Bulldozer FX im Test: Anwendungs- und Spiele-Benchmarks plus Turbomodus
Der Bulldozer FX-8150 endlich im Test bei PC Games Hardware: Wie schnell rechnet der FX-8150? Wie hoch fällt die Leistungsaufnahme aus? Welche architektonischen Besonderheiten fährt der Bulldozer auf und wie gut lässt er sich übertakten? Fragen, auf die PC Games Hardware im FX-Test Antworten gibt.

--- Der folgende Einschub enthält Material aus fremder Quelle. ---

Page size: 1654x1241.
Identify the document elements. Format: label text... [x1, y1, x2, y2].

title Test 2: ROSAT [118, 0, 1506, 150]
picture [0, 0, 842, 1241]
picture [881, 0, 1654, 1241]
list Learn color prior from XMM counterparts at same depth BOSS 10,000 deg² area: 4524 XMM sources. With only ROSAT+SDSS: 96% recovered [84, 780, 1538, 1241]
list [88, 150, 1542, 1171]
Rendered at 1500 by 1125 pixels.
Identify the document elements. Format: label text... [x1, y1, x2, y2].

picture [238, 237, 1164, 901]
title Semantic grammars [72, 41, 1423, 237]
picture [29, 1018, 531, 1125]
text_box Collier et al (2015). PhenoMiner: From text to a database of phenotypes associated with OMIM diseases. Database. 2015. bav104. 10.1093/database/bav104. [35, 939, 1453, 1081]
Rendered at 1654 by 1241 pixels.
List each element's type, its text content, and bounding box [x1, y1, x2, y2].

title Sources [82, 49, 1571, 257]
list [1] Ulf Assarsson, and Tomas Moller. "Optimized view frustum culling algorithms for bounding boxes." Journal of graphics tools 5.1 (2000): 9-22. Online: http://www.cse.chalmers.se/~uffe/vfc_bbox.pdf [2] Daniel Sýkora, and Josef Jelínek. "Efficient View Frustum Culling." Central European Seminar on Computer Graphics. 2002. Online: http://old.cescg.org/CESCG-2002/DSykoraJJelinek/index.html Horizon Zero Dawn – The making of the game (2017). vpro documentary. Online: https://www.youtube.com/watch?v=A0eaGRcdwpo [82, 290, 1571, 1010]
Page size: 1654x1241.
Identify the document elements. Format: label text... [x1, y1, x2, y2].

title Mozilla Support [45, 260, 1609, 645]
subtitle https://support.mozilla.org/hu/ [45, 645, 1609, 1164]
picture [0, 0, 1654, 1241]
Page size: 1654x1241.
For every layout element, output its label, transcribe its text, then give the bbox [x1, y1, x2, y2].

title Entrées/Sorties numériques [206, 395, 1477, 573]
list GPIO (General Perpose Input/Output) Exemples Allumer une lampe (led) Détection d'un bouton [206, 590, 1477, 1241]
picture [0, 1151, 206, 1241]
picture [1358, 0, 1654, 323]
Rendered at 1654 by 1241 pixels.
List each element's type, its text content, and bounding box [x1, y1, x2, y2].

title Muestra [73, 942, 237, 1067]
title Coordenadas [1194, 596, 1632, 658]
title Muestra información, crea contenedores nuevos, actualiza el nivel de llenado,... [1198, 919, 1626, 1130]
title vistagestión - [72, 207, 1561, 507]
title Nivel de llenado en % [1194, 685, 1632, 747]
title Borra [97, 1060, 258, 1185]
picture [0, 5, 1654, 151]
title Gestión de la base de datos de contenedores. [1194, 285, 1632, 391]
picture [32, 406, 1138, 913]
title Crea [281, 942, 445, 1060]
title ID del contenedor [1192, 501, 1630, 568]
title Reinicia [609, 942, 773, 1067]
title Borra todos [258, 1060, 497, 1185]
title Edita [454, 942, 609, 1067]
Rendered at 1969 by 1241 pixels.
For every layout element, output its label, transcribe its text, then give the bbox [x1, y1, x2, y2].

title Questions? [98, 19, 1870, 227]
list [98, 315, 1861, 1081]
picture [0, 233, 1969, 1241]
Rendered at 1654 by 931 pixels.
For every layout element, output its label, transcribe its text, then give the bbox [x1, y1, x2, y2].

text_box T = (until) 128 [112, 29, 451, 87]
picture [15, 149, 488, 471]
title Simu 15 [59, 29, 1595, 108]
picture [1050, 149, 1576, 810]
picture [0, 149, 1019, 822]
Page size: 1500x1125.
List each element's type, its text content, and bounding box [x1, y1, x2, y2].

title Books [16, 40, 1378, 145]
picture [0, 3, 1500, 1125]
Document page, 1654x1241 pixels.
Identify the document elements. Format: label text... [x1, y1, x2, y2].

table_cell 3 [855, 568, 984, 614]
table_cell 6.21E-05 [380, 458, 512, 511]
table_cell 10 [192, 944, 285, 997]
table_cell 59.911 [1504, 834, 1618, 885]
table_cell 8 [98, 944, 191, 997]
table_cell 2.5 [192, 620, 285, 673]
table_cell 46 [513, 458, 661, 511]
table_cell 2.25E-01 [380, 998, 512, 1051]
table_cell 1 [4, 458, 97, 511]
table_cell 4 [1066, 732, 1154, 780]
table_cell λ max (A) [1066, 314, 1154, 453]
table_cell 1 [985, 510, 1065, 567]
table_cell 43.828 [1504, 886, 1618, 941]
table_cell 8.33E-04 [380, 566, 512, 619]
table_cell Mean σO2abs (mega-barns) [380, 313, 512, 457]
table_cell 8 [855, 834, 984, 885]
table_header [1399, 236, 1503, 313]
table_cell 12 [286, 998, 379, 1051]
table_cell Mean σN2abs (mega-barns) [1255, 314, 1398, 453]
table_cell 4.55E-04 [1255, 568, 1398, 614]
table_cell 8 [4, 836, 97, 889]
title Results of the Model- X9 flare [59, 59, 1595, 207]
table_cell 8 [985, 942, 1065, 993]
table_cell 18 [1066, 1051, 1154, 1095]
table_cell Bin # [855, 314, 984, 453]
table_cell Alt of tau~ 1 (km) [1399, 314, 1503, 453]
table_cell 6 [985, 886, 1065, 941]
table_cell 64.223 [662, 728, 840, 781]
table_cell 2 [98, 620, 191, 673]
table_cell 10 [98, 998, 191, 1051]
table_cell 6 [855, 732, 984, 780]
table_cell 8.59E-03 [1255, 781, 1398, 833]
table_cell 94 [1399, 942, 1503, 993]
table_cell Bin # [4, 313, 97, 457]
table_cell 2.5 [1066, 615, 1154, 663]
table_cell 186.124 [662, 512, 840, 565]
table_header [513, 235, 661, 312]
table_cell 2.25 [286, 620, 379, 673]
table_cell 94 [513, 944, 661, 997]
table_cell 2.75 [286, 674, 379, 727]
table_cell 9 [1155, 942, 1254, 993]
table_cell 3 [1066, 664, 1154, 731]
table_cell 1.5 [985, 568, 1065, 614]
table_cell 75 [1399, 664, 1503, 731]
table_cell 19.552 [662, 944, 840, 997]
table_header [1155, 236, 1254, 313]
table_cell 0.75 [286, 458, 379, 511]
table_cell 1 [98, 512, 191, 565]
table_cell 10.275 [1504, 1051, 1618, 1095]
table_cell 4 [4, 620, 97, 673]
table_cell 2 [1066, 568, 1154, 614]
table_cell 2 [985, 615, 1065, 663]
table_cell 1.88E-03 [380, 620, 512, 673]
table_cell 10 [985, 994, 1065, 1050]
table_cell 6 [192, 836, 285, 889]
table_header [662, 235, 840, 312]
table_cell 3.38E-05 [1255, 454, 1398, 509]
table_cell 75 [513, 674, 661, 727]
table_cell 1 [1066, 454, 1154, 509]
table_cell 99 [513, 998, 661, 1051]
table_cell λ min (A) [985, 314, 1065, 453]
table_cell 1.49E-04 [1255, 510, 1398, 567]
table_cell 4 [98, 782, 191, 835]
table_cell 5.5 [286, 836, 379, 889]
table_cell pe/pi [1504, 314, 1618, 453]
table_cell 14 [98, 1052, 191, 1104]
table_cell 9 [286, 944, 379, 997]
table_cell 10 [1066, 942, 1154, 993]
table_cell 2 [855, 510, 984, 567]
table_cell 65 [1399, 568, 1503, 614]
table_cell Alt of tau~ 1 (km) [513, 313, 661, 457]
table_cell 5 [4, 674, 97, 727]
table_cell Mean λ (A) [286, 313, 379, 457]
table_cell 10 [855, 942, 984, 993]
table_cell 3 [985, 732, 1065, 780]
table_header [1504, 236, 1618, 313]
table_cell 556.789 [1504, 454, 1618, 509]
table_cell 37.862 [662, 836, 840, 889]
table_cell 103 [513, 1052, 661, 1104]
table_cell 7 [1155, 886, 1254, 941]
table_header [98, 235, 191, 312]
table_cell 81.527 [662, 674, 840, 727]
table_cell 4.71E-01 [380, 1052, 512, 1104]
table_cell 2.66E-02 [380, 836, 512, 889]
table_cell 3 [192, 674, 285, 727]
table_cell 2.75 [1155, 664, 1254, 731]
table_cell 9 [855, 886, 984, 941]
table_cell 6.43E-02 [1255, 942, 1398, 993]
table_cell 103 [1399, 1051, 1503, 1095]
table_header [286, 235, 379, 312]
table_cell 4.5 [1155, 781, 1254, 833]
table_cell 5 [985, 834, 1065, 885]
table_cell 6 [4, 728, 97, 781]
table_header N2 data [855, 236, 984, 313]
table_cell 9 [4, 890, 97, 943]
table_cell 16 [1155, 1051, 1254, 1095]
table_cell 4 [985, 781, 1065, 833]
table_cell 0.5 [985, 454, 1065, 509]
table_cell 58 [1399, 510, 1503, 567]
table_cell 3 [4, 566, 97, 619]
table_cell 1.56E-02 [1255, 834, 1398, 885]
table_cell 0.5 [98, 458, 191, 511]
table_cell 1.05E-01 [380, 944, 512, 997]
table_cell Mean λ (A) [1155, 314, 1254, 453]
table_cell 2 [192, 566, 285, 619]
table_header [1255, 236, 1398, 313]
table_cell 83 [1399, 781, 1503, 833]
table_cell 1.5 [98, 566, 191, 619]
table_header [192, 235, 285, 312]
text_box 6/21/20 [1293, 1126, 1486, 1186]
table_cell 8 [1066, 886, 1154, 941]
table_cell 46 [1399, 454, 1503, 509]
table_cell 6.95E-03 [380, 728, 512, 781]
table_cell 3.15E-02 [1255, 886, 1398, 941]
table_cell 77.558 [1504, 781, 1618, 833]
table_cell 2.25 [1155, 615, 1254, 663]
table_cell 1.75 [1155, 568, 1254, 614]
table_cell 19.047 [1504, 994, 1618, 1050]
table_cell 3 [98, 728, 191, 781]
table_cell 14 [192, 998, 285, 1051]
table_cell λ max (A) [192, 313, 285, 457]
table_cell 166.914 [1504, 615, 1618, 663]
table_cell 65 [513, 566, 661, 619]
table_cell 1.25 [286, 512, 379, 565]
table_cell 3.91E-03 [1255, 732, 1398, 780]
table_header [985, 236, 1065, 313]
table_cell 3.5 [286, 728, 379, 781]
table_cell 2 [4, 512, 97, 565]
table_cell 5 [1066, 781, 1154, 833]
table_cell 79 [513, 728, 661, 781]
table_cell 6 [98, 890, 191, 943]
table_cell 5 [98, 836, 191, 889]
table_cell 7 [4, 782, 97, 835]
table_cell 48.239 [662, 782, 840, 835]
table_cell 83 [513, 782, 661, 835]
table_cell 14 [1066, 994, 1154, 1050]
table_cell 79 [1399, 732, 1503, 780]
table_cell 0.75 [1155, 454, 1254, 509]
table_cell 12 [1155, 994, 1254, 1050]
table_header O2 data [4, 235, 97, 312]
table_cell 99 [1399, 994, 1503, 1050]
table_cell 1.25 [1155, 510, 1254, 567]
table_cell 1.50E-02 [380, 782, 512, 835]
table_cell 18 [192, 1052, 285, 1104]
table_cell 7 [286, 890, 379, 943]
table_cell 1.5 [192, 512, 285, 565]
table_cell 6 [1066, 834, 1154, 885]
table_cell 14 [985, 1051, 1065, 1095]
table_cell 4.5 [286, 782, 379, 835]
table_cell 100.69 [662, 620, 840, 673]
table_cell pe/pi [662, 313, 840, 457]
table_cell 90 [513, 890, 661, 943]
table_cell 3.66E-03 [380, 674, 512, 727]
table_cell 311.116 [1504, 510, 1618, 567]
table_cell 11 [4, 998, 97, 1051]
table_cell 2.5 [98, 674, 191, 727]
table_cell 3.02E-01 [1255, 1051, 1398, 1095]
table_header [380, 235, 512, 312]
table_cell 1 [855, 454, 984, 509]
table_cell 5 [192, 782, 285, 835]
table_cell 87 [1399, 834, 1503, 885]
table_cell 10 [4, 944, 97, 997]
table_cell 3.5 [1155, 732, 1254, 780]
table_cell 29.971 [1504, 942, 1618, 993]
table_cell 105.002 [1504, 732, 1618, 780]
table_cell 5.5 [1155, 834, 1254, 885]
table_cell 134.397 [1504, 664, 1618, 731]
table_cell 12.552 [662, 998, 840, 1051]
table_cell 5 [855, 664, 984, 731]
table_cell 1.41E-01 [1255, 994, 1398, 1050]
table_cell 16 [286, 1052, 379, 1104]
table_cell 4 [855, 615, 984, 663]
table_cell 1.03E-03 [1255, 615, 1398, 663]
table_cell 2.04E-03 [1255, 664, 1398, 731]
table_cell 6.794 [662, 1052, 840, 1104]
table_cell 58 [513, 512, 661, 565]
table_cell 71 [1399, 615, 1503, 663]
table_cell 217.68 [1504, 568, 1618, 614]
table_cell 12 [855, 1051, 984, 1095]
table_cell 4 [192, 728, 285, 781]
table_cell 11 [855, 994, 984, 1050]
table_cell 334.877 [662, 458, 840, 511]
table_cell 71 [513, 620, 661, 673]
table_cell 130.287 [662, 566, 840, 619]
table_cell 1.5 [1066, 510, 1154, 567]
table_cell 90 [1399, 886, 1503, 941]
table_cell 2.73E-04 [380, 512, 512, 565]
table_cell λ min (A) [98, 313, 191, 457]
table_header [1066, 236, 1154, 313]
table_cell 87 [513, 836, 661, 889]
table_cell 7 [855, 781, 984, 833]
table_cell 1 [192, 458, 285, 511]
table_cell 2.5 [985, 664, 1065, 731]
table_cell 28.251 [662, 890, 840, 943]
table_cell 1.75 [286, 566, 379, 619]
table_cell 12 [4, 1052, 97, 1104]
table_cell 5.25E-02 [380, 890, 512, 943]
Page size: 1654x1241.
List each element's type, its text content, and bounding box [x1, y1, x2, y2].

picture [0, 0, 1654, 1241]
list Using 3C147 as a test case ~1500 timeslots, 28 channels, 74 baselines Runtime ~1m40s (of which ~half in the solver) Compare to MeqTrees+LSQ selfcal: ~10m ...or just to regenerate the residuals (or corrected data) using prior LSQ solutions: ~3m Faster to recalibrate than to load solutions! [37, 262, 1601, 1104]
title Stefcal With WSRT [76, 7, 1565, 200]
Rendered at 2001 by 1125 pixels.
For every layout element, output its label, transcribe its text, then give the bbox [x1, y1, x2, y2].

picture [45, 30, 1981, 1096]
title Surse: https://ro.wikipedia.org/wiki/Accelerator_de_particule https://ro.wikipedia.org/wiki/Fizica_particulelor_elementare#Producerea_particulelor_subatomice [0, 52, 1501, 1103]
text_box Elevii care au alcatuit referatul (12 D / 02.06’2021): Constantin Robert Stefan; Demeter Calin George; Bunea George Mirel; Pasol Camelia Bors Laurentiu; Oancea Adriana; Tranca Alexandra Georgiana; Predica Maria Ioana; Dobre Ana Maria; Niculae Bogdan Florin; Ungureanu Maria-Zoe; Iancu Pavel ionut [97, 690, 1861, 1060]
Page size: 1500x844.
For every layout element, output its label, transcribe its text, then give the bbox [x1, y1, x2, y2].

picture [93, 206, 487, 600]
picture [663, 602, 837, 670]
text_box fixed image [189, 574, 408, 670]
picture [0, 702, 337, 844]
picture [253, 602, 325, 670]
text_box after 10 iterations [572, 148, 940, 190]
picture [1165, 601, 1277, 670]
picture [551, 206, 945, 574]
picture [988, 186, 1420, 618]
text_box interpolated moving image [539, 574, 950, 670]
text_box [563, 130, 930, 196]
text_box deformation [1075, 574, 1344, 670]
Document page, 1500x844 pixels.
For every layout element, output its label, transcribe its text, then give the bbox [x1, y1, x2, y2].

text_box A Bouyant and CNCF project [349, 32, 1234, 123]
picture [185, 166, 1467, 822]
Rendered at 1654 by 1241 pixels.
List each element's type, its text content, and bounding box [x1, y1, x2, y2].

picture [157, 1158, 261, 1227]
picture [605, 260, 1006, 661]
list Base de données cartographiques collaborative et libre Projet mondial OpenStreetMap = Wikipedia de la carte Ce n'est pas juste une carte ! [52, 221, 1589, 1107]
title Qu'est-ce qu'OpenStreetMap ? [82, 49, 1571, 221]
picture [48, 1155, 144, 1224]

Im Zuge unseres akuellen Testaufbaus (siehe Neuer CPU-Test-Parcours) müssen sich alle CPUs in den Spielen Anno 1404, Battlefield Bad Company 2, Dragon Age Origins, F1 2010, Mass Effect 2 und Starcraft 2 messen lassen. Alle diese Titel haben sich sehr gut verkauft, basieren auf einer bekannten und häufig genutzten Engine und bieten zum Teil Nachfolger mit der gleichen Basistechnologie - ideal für unseren Index. Die vier Anwendungen Cinebench R11.5, Paint.Net, Truecrypt und x264 HD skalieren nahezu linear mit mehr Kernen und Takt, Cache ist im Gegensatz zu Spielen nicht so sehr gefragt. Alle Anleitungen, wie PCGH Spiele bencht, finden Sie im FAQ: So bencht PCGH Spiele (How-to-Benches inside). Den Bulldozer FX-8150 testen wir mit AMDs offizieller Spezifikation: 2,2 GHz Northbridge-Takt und DDR3-1866, zusätzlich mit wie ohne Turbo.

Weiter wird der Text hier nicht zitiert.